I am a big believer in the power of the community. The best organizations I know of, either attracted a vibrant community or they came out of one.

Once an organization rises from the embers of the community, it’s easy for it to lose track of where they came from.

Communities are the blood of any industry. They support, they police, and they serve as seeders for the industry. They also act as information highways, data veins, where all gossip, good and bad permeates the substrate. The community provides industry with capillarity. It allows its organizations, to reach far and wide. To achieve access to resources, they wouldn’t reach otherwise.

Taking care of the community is critical for the long-term survival of any organization in its midst.

But community is also a hungry child. It requires that we feed it and take care of it. The primary currency is the “quid-pro-quo, and pure altruistic gestures get you a long way. Taking care of the community is critical for the long-term survival of any organization in its midst.

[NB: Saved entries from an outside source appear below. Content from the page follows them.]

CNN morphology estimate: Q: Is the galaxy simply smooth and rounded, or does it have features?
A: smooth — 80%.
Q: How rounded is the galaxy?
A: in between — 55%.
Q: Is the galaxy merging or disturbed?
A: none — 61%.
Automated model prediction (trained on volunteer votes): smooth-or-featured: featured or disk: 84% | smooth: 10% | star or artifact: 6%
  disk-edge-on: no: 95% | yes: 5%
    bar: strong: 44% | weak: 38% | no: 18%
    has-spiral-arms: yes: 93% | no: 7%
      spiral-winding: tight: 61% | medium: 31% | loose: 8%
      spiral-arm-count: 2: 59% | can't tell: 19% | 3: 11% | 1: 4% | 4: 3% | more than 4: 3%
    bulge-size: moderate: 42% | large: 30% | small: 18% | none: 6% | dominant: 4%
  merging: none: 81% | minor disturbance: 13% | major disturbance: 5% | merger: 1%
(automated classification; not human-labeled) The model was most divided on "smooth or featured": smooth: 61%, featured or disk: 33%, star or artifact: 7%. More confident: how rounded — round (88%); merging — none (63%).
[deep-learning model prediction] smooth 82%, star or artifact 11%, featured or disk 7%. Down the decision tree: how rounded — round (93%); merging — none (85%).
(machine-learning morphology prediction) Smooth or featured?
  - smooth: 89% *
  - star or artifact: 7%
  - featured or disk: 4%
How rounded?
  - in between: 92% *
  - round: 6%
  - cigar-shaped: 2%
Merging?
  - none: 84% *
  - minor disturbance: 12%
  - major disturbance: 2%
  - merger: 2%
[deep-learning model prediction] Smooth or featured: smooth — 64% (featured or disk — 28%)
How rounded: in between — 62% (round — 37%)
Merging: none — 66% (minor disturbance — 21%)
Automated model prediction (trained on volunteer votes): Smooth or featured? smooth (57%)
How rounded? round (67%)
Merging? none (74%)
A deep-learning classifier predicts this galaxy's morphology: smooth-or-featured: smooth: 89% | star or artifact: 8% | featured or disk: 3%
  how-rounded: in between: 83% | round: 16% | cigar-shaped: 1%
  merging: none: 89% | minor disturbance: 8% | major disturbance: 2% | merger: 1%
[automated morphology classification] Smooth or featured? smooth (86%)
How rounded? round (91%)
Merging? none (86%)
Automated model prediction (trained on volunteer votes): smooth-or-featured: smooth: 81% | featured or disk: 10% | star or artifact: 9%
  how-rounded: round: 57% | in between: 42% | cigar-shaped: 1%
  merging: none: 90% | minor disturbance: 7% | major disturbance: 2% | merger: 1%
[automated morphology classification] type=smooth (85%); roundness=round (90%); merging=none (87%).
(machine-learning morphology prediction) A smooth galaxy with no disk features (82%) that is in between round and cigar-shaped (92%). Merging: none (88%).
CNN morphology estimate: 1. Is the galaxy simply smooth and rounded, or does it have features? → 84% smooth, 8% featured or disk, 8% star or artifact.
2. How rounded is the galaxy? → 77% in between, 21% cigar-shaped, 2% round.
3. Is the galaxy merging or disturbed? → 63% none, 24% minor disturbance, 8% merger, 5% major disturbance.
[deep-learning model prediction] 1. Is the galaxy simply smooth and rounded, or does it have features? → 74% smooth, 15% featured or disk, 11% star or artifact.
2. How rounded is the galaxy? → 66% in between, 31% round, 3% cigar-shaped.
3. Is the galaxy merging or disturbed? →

When organizations grow, new people get hired. People that, for good or bad, aren’t always part of the community. Some of them tune in with the vibes, others don’t and won’t.

As the hierarchy grows, the distance between the community link in the company and the community itself widens. The team starts delegating tasks to junior members. Juniors will ignore the warnings of the community and will shield themselves behind the transient brand power. They’ll lash out, strike back and, in their ignorance, cover themselves with the mantle of ego.

“We got here; we’re the reference brand, we deserve to be here, who are you to tell me what to do?”

Some years ago, Umberto Eco warned about the problems of forgetting our history. Some organizations, under the historic Alzheimer fog, will engage in extensive bridge-burning tactics.

“The problem that comes into play is that no culture (in the anthropological sense of the world, as a system of scientific and artistic ideas, myths, religions, values and everyday customs) can subsist and survive without a collective memory. Societies have always relied on memory in order to preserve their own identity, beginning with the old man who, seating under a tree, told stories about the exploits of his ancestors and the founding myth of the tribe. And when some act of censorship wipes out a section of a society’s memory, this society undergoes an identity crisis.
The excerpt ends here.